L'homme, qui fut aussi footballeur et secrétaire général de la jeune fédération d'Azerbaïdjan, est devenu une fierté locale après la finale de 1966. Il a même donné son patronyme au principal stade du pays en 1993, année de sa mort. Bakhramov a supplanté un certain Lénine, alors bien moins en vogue.
Le propre des grandes nations est d'avoir de la mémoire. Hurst et les supporters anglais n'ont jamais oublié que Bakhramov avait embelli leur histoire. Du coup, le jour de 2004 où les Three Lions se sont rendus à Bakou y défier l'Azerbaïdjan pour la première fois, Hurst est également monté dans l'avion. Arrivé à bon port, le buteur anobli en 1998 a dévoilé une statue massive de l'homme en noir érigée devant le stade éponyme.

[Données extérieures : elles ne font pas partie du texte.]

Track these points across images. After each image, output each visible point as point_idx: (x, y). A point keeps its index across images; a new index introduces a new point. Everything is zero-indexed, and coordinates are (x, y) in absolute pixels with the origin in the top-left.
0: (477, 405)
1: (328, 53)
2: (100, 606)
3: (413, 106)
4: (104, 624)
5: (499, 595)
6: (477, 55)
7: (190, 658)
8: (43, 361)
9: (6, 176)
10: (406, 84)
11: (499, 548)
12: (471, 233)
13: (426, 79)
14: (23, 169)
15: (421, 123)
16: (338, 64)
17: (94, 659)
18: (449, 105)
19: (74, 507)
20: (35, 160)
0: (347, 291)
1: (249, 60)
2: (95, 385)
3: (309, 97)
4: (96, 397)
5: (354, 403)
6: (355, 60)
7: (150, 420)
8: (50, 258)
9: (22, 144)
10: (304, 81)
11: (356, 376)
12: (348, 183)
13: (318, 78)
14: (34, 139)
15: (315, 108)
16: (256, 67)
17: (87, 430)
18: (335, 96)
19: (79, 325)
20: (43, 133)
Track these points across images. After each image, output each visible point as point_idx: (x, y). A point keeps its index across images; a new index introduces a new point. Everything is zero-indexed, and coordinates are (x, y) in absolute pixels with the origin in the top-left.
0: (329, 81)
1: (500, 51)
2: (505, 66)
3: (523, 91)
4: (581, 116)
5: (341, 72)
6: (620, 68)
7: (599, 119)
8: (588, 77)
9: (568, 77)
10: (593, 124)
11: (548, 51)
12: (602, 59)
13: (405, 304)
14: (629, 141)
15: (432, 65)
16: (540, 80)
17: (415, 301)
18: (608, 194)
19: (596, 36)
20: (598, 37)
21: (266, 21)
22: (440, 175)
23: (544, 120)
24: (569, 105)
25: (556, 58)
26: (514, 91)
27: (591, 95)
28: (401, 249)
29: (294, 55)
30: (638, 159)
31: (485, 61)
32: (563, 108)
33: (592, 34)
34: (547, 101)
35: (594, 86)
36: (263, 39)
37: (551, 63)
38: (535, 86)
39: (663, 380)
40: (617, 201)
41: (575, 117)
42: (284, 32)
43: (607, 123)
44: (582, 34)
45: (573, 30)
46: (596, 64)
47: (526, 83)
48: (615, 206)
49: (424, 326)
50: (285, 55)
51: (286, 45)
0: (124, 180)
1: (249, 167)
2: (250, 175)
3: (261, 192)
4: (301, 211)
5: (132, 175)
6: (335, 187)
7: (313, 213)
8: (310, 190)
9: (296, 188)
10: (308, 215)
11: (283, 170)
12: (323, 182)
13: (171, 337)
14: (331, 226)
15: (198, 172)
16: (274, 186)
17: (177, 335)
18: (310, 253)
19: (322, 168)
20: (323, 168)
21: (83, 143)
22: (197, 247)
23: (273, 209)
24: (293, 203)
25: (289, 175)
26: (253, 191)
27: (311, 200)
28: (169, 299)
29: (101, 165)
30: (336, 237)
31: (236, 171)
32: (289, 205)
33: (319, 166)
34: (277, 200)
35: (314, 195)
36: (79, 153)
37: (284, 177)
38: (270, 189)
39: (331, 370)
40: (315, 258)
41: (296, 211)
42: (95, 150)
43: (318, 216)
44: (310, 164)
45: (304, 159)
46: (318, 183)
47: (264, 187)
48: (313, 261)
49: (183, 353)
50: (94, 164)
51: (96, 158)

Maillots rouges sur le dos, floqués Bakhramov et numérotés 66, les supporters britanniques ont eux profité de leur crochet sur les bords de la mer Caspienne pour fleurir la tombe du défunt et célébrer la mémoire du "juge de touche russe" en rencontrant son fils Bahram, fier comme Artaban. "Des gens comme Tofik Bakhramov naissent une fois par siècle", lance-t-il à cette occasion, avec un sens de la mesure démesuré.
Hurst, la Coupe Jules Rimet et Bakhramov

"Stalingrad !"

De son vivant, Bakhramov s'est exprimé une fois sur le but fantôme de Wembley. Dans ses mémoires. But ? Pas but ? Pour lui, le ballon n'avait pas tapé la barre mais le haut du filet. Une pirouette qui ne change rien à l'affaire et n'a convaincu personne. Certains l'ont accusé d'avoir voulu venger l'URSS, que les Allemands avaient sortie en demi-finales. D'autres, plus baroques, ont fait courir la délicieuse anecdote que l'arbitre, qui avait combattu le troisième Reich durant la Seconde Guerre Mondiale, avait toujours ces mois de terreur dans un coin de la tête. Sur son lit de mort, à l'un de ses proches qui lui aurait une dernière fois demandé pourquoi il avait accordé le but aux Anglais, il aurait laconiquement répondu et un peu trop savoureusement : "Stalingrad !".
De Stalingrad à Leon, il n’y a qu’un pas. Ou presque. 14 juin 1970. Quart de finale de la Coupe du monde. Sous un soleil de plomb, Anglais et Allemands se retrouvent pour une revanche de la finale de 1966. Le "Russian linesman" n'est plus là. Hans Tilkowski non plus. Geoff Hurst, si. Au cœur de la prolongation et alors que le score est encore de 2-2 (décidément...), le buteur de West Ham bat Sepp Maier. Les Anglais, qui ont gâché une avance de deux buts et une qualification qui paraissait acquise à vingt minutes de la fin, pensent avoir retrouvé le fil quand, comme quatre ans auparavant, Geoff Hurst sort de sa boite au cœur de la prolongation. Un coup de sifflet et un drapeau levé viennent cette fois les refroidir. Son but est refusé. Parce que l'arbitre de touche a cru que l'Anglais était hors-jeu. Il ne l'était pas. Le but, celui-là, était valable. L'Angleterre perd sa couronne sur une erreur arbitrale. Ironie de l'histoire.